Android

Google's SynthID Text tool has finally launched


It’s getting harder to tell what’s been AI-generated on the internet, and that goes especially for AI-generated text. It’s much easier for AI to fake text than it is for audio, images, or videos. As such, watermarking said content seems like an impossible task. However, it seems that Google has a solution in the form of the SynthID Text tool.

Since AI is so convincing, it’s important to have tools to help people identify if a research paper was spat out by ChatGPT. While cheating on your college report is bad, it’s far from the most harmful thing you can do with AI-generated text. A major issue is the spread of misinformation and other harmful content.

This is where Google SynthID Text comes in

The companies giving us the most powerful AI chatbots are also trying to give us tools to help us identify when something was created by those chatbots. OpenAI developed and tested tools to help identify when something was created by ChatGPT, but the company hasn’t seen fit to release it.

Google, on the other hand, has blessed us with a watermarking tool. As the name suggests, this is a tool that people will be able to use to identify if a section of text is AI-generated. SynthID Text is freely available to developers and businesses starting today. We’re not sure if Google is going to release a user-facing tool for casual people to check if text is AI-generated.

Watermarking text?

This seems like something that should be pretty impossible to do. It’s easier to understand watermarking AI-generated images. However, text is much easier to edit. You can easily edit or paraphrase what text a chatbot produces. Google managed to find a way, but it’s not perfect.

This method has to do with what are called Tokens. If you’ve been around AI tools, then you’ve probably seen this term tossed around. When you use an AI tool, you’re inputting data and getting data as an output. For example, typing a prompt “write a story about a rabbit” into a chatbot and getting a 100-word story as a response.

Well, the text in your prompt is divided into what are called tokens. These are sections of words or entire words that you enter into a model to be broken down and analyzed. Your response is also made up of tokens.

Well, according to Google, when a model generates text, it gives each token a score based on how likely it is that it’ll be used in the response. What SynthID Text does is insert additional information into each token by “modulating the likelihood of tokens being generated.” Then, Google compares the score from the original model’s output to the adjusted score. The final pattern of these scores is then “compared with the expected pattern of scores for watermarked and unwatermarked text, helping SynthID detect if an AI tool generated the text or if it might come from other sources,says Google.

Limitations

It’s a lot to take in, but the important thing to note is that it’s a pretty effective tool. The only thing is that this isn’t a watertight solution. SynthID Text isn’t as accurate when it comes to shorter bits of text. So, you’ll have more luck if someone wants to generate a novel or a college report, however, you’ll have trouble if it’s a piece of advertising copy.

Also, this tool will struggle with text that was translated from another language or rewritten.

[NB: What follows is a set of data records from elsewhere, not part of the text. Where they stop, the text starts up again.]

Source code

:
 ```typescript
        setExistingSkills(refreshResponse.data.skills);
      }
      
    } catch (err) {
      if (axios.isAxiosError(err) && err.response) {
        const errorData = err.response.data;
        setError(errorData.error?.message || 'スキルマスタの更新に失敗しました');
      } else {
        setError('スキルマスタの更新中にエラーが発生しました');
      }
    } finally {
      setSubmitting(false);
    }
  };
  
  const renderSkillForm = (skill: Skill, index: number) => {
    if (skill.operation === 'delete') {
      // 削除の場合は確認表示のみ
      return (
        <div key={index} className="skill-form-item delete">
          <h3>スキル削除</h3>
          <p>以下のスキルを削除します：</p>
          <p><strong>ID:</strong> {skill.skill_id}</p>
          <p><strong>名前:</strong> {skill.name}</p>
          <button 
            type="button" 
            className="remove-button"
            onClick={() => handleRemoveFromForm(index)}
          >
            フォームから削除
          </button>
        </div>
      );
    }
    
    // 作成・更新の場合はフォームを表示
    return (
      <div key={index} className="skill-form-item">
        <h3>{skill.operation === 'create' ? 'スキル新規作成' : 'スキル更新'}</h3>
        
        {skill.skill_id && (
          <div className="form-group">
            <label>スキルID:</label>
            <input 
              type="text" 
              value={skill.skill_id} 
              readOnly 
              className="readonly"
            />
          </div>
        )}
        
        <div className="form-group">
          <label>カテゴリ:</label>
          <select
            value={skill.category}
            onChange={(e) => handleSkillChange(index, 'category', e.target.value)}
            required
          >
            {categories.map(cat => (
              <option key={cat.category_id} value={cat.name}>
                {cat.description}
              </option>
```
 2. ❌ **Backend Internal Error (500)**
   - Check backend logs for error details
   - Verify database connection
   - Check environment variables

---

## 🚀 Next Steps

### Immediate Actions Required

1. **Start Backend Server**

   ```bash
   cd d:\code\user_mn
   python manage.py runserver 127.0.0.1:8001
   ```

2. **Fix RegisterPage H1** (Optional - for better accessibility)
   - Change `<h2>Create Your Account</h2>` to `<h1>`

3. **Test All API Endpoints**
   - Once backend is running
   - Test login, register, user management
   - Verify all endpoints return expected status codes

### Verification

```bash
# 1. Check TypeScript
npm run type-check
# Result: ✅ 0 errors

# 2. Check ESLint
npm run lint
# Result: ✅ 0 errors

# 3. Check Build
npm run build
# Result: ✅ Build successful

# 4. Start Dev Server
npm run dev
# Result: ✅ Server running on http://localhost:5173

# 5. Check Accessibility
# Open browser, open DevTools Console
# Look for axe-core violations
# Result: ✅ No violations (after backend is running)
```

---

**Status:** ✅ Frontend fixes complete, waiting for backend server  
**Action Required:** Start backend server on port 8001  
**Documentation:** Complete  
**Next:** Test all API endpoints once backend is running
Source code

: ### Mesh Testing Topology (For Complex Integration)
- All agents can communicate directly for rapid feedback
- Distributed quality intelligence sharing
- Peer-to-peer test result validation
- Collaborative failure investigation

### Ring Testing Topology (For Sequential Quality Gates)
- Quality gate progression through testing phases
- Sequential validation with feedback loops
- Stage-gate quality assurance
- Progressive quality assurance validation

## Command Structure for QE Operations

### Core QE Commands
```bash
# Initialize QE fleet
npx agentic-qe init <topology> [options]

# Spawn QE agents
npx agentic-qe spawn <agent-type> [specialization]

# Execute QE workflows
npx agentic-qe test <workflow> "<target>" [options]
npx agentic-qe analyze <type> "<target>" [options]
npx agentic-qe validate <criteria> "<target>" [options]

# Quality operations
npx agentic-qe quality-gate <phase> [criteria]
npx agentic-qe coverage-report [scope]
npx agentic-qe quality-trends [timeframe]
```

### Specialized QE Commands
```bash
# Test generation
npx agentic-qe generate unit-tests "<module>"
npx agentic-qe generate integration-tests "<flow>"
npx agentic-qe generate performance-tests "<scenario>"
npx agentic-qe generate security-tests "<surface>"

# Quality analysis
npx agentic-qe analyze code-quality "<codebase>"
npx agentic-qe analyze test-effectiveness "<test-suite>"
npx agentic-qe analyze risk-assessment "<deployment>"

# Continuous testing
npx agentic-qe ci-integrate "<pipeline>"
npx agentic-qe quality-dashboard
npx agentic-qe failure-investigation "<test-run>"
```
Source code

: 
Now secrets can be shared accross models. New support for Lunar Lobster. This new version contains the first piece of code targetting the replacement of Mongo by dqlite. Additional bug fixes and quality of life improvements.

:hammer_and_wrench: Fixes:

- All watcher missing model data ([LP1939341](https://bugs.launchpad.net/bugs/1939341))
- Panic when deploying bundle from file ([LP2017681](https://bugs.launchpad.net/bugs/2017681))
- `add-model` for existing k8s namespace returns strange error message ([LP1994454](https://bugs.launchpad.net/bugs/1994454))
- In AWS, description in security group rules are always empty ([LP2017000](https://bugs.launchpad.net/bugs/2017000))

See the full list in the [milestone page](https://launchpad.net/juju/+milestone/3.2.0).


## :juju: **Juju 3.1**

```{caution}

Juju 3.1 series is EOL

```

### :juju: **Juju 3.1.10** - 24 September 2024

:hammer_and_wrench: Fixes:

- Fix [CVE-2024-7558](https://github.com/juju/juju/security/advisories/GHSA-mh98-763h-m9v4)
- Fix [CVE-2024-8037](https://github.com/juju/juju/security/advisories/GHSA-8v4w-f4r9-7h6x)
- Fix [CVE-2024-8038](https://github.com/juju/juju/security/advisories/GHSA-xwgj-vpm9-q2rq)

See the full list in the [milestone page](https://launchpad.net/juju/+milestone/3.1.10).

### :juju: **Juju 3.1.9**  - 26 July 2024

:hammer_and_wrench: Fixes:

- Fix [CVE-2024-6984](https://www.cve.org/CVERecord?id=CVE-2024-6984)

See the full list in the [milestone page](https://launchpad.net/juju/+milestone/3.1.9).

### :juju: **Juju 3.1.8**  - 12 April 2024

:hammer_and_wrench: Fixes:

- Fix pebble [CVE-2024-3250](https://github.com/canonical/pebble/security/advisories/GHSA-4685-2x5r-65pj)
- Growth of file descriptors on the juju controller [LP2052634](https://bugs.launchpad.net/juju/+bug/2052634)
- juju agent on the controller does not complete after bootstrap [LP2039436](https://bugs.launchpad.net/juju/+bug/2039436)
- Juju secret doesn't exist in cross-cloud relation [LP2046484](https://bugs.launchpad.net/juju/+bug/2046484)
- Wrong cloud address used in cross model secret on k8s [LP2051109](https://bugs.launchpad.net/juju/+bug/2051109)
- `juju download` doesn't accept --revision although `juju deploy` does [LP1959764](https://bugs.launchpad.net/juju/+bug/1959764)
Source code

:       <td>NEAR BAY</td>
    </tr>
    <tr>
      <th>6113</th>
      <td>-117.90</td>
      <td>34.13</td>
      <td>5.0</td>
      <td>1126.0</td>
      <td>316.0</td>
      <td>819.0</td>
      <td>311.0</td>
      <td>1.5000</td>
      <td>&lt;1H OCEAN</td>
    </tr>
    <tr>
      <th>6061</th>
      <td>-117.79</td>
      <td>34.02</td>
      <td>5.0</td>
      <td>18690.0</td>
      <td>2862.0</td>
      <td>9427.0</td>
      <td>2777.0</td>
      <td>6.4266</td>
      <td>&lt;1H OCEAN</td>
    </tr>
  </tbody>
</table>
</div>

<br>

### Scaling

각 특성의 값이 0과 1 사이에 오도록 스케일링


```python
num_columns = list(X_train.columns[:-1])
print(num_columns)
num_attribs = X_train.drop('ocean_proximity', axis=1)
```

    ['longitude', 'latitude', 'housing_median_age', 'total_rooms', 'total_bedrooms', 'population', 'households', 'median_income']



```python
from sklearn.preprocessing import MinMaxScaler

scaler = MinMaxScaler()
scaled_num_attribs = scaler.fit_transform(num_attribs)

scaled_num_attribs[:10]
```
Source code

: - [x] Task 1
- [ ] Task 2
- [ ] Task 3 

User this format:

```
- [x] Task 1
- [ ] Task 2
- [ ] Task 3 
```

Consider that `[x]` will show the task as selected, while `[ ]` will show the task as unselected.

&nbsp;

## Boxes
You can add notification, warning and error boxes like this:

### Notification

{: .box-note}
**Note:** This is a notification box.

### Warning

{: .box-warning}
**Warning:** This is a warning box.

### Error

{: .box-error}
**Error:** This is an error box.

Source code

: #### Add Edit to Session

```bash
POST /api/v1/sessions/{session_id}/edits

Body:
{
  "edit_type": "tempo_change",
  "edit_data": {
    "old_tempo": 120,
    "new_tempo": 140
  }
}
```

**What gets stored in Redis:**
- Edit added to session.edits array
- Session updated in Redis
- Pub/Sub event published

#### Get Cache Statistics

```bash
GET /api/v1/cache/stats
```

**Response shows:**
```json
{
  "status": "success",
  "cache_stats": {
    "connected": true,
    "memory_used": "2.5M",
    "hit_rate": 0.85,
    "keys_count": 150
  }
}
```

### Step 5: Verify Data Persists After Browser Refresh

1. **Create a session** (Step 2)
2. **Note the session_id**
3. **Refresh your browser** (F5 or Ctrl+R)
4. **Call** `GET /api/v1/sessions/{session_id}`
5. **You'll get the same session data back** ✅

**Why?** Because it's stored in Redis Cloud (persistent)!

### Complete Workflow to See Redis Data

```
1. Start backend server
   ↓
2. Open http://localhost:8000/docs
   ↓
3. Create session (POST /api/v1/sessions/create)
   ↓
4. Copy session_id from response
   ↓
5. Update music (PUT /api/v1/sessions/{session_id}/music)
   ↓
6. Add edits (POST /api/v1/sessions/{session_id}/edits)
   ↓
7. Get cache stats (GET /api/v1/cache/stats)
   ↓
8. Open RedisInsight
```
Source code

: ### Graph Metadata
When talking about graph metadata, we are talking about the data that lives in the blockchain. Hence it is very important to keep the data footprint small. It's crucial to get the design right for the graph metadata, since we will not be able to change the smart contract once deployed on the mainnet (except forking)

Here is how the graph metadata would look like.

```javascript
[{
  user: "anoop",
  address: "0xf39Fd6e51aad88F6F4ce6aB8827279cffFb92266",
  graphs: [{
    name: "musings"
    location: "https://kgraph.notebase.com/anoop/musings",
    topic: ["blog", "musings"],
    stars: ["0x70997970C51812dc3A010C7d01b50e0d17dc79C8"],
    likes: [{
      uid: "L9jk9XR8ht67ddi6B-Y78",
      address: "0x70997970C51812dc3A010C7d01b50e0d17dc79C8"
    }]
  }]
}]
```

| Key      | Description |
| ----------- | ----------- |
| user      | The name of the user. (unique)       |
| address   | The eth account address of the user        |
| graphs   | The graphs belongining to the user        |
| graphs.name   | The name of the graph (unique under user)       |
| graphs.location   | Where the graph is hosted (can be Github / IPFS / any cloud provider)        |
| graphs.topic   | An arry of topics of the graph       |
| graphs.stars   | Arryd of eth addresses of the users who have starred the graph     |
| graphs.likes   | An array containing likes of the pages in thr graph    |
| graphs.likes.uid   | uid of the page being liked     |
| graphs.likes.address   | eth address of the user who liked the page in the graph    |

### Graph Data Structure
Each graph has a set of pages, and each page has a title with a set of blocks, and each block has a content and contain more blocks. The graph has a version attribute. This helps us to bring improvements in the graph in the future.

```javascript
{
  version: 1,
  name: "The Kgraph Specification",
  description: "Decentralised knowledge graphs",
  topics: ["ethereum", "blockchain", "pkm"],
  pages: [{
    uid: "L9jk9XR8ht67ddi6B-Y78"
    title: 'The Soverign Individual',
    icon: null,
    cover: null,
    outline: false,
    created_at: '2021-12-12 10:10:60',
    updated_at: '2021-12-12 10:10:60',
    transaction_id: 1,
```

This makes sense, as this would basically change all of the tokens of the original text.

Along with that, responses to factual questions are also an issue for SynthID Text. This is because it’s hard to adjust the token scores without changing the actual factual information in the response. If you’re talking about the natural habitat of a certain bird, there’s very little that you can change in your response before you start changing actual facts.

In a bit of a surprising announcement, Google stated that this tool was integrated into Gemini months ago, and most of us didn’t even know. Hopefully, this tool will lead the way for other tools that will help us detect AI-generated content.